Et je n'ai pas envie de devenir un autre parce que ce jour-là nous ne pourrons pas nous retrouver. Tu sais, je ne suis pas dupe. Il y a le temps qui passe... Je ne pourrai pas lutter très longtemps contre lui. Aujourd'hui, je suis venu te chercher. Si tu ne sais pas ce que tu veux il sera peut-être trop tard quand tu le sauras...

[Alexandre] Je crois que je confondais le jour et la nuit. Vous savez comme les gens sont beaux la nuit, c'est comme Paris, Paris est très beau la nuit, débarrassé de sa graisse que sont les voitures. J'avais coupé le monde en deux. J'étais tombé amoureux des gens de la nuit. Je les trouvais très beaux. Je refusais obstinément de les voir le jour. Je passais mon temps à boire, à jouer, à fumer, à faire l'amour. J'avais de l'argent, un peu d'argent, quand j'ai de l'argent je ne fais plus rien, je déteste cette attitude des gens qui veulent en avoir toujours plus. Le matin, je prenais un dernier verre au comptoir des cafés, avec les gens qui venaient de se lever, avec leurs gueules d'abrutis pour aller travailler. Et je rentrais. Elle se levait pour aller travailler. Elle me réveillait en revenant. L'hiver je ne voyais plus le jour. Petit à petit, elle n'a plus rien compris à ma vie, ni moi à la sienne ; elle était belle comme le jour, mais j'aimais les femmes belles comme la nuit.
(scénario brut de tournage)
[Alexandre] ...ceux dont on peut dire qu'ils ont réussi. Tous ces médecins, architectes, publicistes, agents d'Assurances... qui découvrent tout à coup qu'ils ont raté leur vie, qu'ils avaient une vocation artistique, peintre, musicien. Je ne sais quoi. Ils gagnent de l'argent, ils ont des maisons, des voitures, des femmes, des enfants, et découvrent qu'ils s'emmerdent. Ils disent : "j'ai tout ce qu'il me faut et je m'emmerde." Et tout à coup ils envient ceux pour qui rien n'a marché, en pensant "quelle chance ils ont..."

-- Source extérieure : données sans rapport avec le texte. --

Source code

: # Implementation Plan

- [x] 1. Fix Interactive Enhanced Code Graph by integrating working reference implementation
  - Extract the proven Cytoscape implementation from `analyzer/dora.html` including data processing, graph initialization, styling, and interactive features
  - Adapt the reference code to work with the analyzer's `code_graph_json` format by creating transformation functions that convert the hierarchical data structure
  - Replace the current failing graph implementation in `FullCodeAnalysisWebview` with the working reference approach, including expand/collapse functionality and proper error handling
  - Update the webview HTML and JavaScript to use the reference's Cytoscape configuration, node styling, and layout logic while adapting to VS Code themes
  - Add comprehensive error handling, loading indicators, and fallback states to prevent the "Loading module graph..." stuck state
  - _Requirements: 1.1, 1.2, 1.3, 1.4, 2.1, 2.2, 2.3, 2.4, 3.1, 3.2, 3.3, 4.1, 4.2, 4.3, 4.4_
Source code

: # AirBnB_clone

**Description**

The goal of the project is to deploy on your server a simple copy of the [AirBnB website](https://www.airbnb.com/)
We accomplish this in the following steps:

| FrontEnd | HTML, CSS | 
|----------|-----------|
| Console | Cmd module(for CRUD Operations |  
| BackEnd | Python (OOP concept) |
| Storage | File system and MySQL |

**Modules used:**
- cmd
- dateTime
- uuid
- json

(scénario brut de tournage)
J'ai écrit ce scénario car j'aimais une femme qui m'avait quitté. Je voulais qu'elle joue dans un film que j'avais écrit... J'ai écrit ce film pour elle et pour Jean-Pierre Léaud; s'ils avaient refusé de le jouer, je ne l'aurais pas écrit. Je pensais écrire le film en huit jours, je n'avais écrit que la première séquence, je ne connaissais pas encore la seconde.
[Alexandre] Quand on mange froid, on sent le froid, pas le goût. Quand on mange chaud, on sent le chaud, pas le goût. Quand c'est dûr, on sent le dûr, pas le goût. Donc il faut manger tiède et mou.
(scénario brut de tournage)
J’ai toujours été contre les techniques nouvelles. Je suis peut-être « réactionnaire » mais je crois être en cela « révolutionnaire».
Ce que j'ai voulu faire était quand même mieux que ce que j'ai fait.